Rottamazione-quinquies, prima o unica rata entro il 31 luglio 2026
La Rottamazione-quinquies entra nella fase dei pagamenti: entro il 31 luglio 2026 va versata la prima o unica rata. Per la soluzione unica valgono cinque giorni di tolleranza, mentre il mancato pagamento può far perdere i benefici previsti.
La Rottamazione-quinquies entra nella fase dei versamenti. I contribuenti che hanno aderito alla definizione agevolata entro il 30 aprile devono pagare la prima rata, oppure l’intero importo se hanno scelto la soluzione unica, entro venerdì 31 luglio 2026.
Per chi ha optato per il pagamento in un’unica soluzione, la normativa concede cinque giorni di tolleranza. Saranno quindi considerati regolari anche i versamenti eseguiti entro mercoledì 5 agosto 2026. Dopo questa data, il contribuente perderà i benefici della misura.
Le regole sono diverse per i piani rateali. La Rottamazione-quinquies diventa inefficace in caso di mancato o insufficiente pagamento di due rate, anche non consecutive. I cinque giorni di tolleranza sono previsti anche per l’ultima rata del piano.
Il 31 luglio scadono inoltre la tredicesima rata della Rottamazione-quater e la quinta rata dei piani di riammissione alla stessa definizione agevolata. Anche per questi pagamenti sarà possibile utilizzare il margine di tolleranza fino al 5 agosto 2026.
Per la Rottamazione-quater e per i contribuenti riammessi, il pagamento tardivo, omesso o effettuato solo in parte comporta la decadenza dall’agevolazione.
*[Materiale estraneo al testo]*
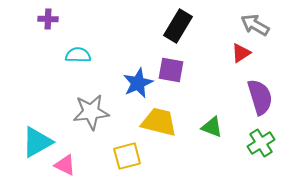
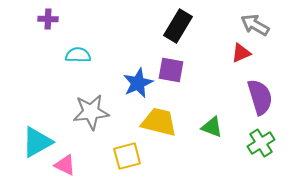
red triangle: rotated 10 degrees clockwise
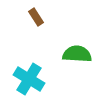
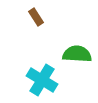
cyan cross: moved 13 px right, 1 px down
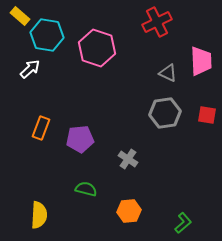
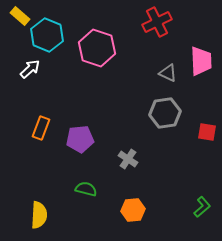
cyan hexagon: rotated 12 degrees clockwise
red square: moved 17 px down
orange hexagon: moved 4 px right, 1 px up
green L-shape: moved 19 px right, 16 px up
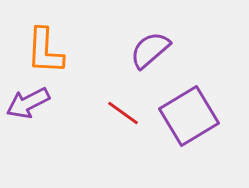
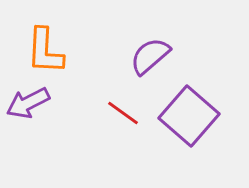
purple semicircle: moved 6 px down
purple square: rotated 18 degrees counterclockwise
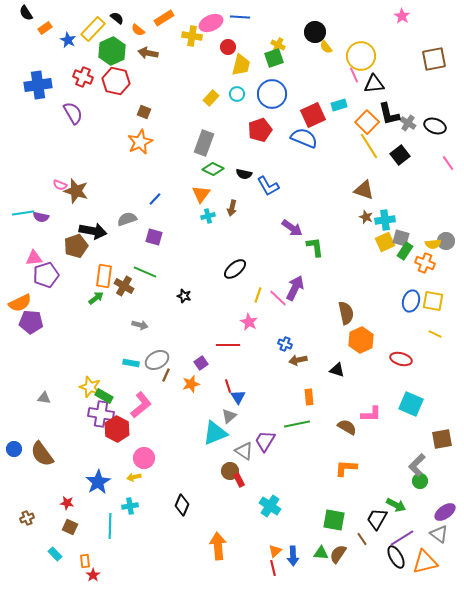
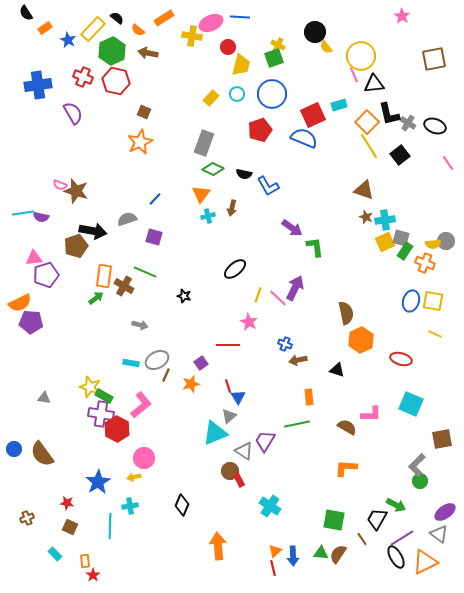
orange triangle at (425, 562): rotated 12 degrees counterclockwise
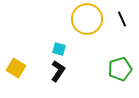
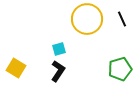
cyan square: rotated 32 degrees counterclockwise
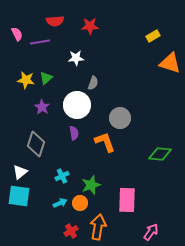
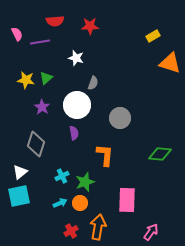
white star: rotated 21 degrees clockwise
orange L-shape: moved 13 px down; rotated 25 degrees clockwise
green star: moved 6 px left, 3 px up
cyan square: rotated 20 degrees counterclockwise
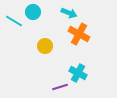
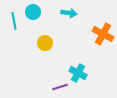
cyan arrow: rotated 14 degrees counterclockwise
cyan line: rotated 48 degrees clockwise
orange cross: moved 24 px right
yellow circle: moved 3 px up
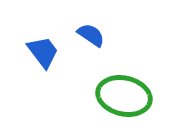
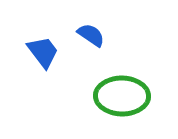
green ellipse: moved 2 px left; rotated 12 degrees counterclockwise
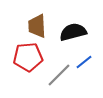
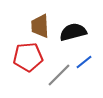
brown trapezoid: moved 3 px right
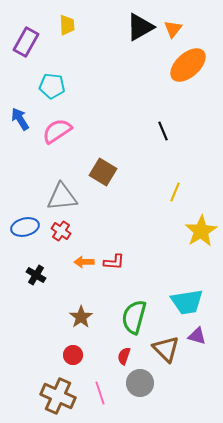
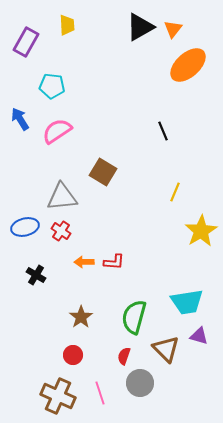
purple triangle: moved 2 px right
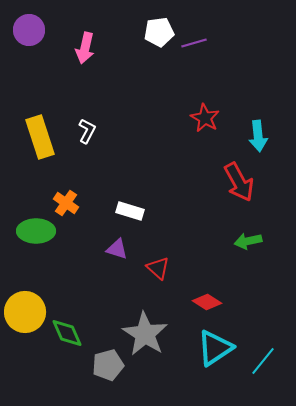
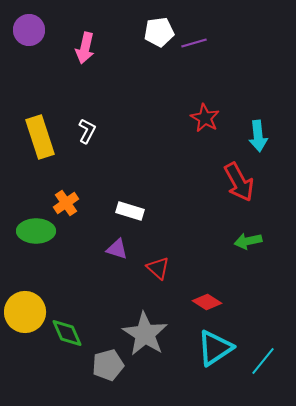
orange cross: rotated 20 degrees clockwise
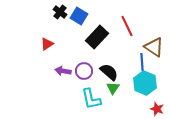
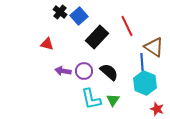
blue square: rotated 18 degrees clockwise
red triangle: rotated 48 degrees clockwise
green triangle: moved 12 px down
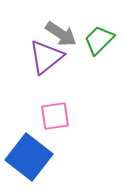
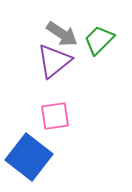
gray arrow: moved 1 px right
purple triangle: moved 8 px right, 4 px down
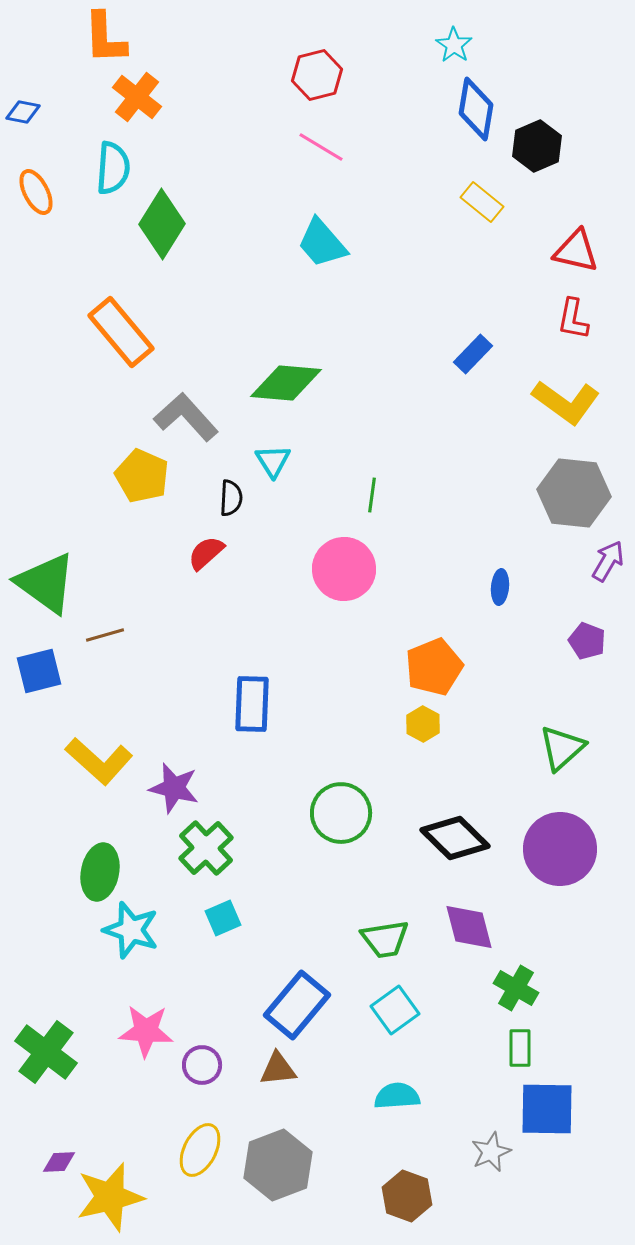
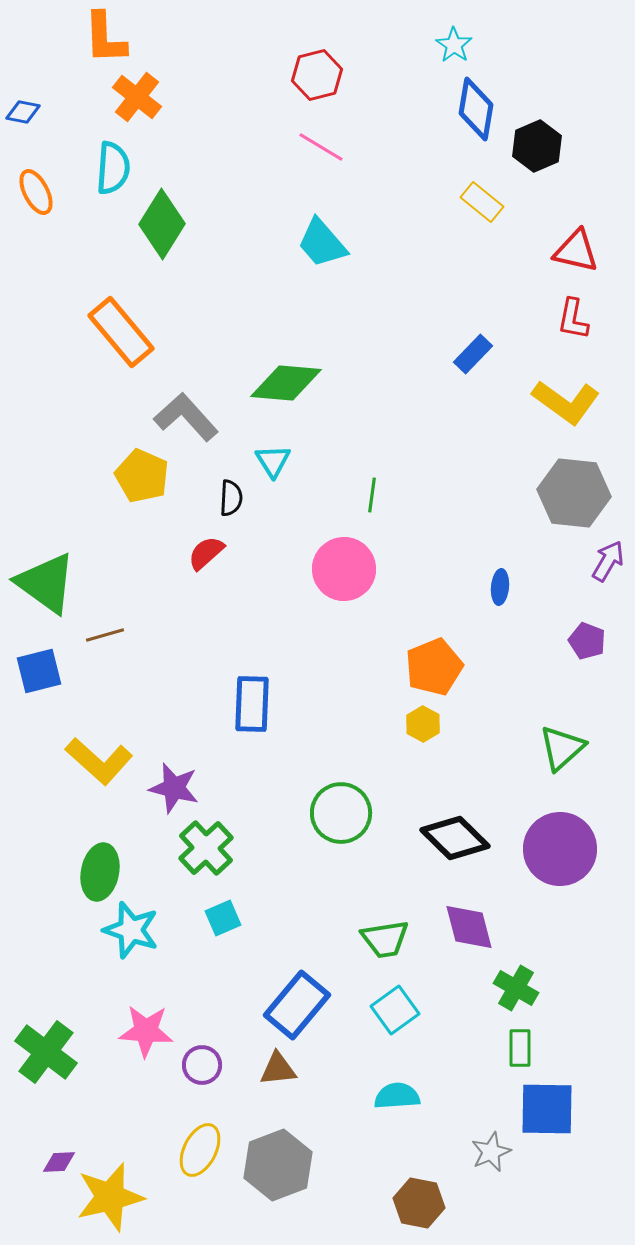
brown hexagon at (407, 1196): moved 12 px right, 7 px down; rotated 9 degrees counterclockwise
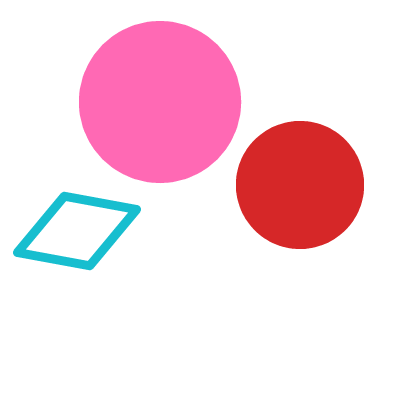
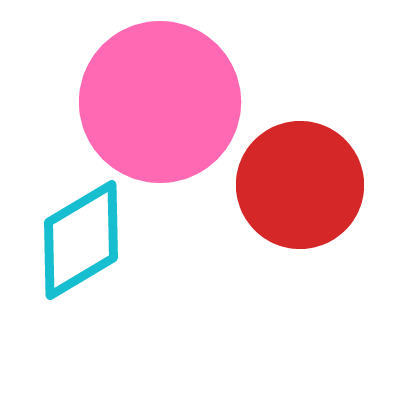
cyan diamond: moved 4 px right, 9 px down; rotated 41 degrees counterclockwise
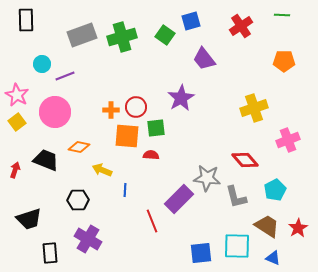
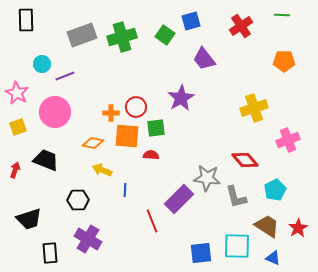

Le somme già versate non saranno restituite, ma verranno considerate come acconto sul debito residuo.
Il versamento deve essere effettuato con i moduli collegati alla rata in scadenza. La Comunicazione delle somme dovute, con il dettaglio degli importi e i modelli di pagamento, può essere scaricata dall’area riservata del portale dell’Agenzia delle entrate-Riscossione utilizzando Spid, Cie o Cns. Professionisti e imprese possono accedere anche con le credenziali dell’Agenzia delle Entrate.
Chi non dispone delle credenziali può chiedere una copia della comunicazione tramite il servizio disponibile nell’area pubblica, allegando un documento di riconoscimento e indicando l’indirizzo e-mail al quale ricevere i moduli.
I pagamenti possono essere eseguiti attraverso i servizi online di banche, Poste Italiane e altri prestatori aderenti a pagoPA. Restano disponibili anche gli uffici postali, le banche, le tabaccherie e ricevitorie abilitate, gli sportelli automatici, il sito dell’Agenzia delle entrate-Riscossione, l’app Equiclick e gli sportelli territoriali, accessibili su appuntamento.
Per aiutare i contribuenti a distinguere le diverse scadenze, sul portale dell’Agenzia è disponibile un calendario dedicato alle definizioni agevolate. Le date possono essere salvate come promemoria sul proprio dispositivo e utilizzate per accedere direttamente ai servizi di pagamento.